*** RECORDS SUPPLIED ***
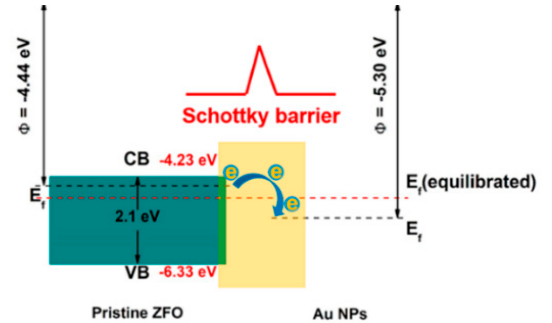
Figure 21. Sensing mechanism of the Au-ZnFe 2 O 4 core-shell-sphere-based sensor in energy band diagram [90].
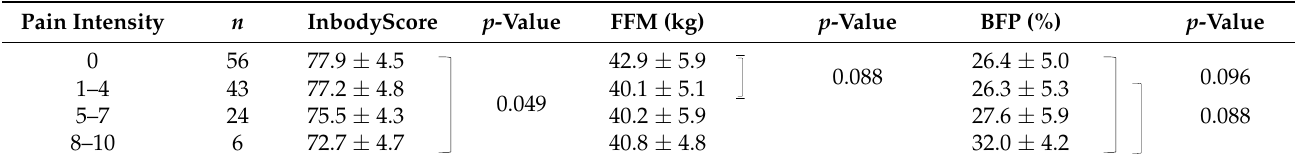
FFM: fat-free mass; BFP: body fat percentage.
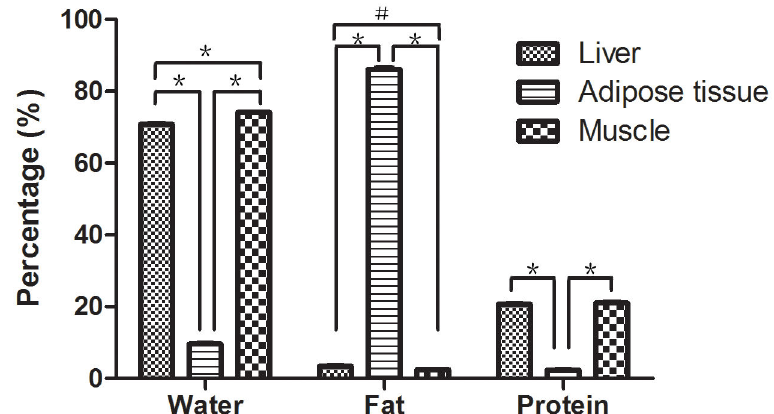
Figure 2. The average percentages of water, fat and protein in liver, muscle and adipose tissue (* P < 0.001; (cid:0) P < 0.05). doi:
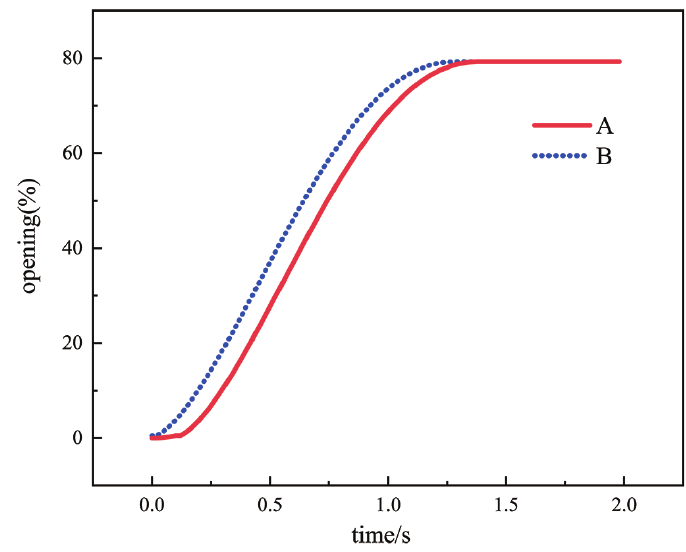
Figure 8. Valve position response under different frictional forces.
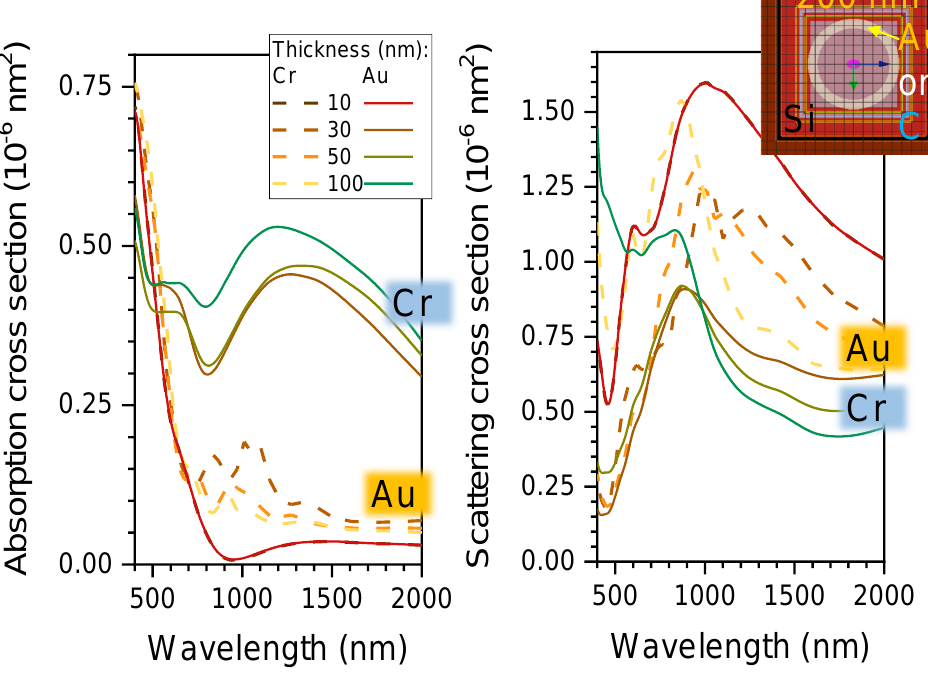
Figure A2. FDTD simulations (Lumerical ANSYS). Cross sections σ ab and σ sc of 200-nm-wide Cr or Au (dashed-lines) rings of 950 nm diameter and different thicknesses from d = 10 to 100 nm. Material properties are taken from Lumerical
*** End of RECORDS SUPPLIED ***
**WHAT THE TASK ASKS**:
Search the data above for the string "different" and return every line that has it.

**RESPONSE TO THIS EXERCISE**:
Figure 8. Valve position response under different frictional forces.
Figure A2. FDTD simulations (Lumerical ANSYS). Cross sections σ ab and σ sc of 200-nm-wide Cr or Au (dashed-lines) rings of 950 nm diameter and different thicknesses from d = 10 to 100 nm. Material properties are taken from Lumerical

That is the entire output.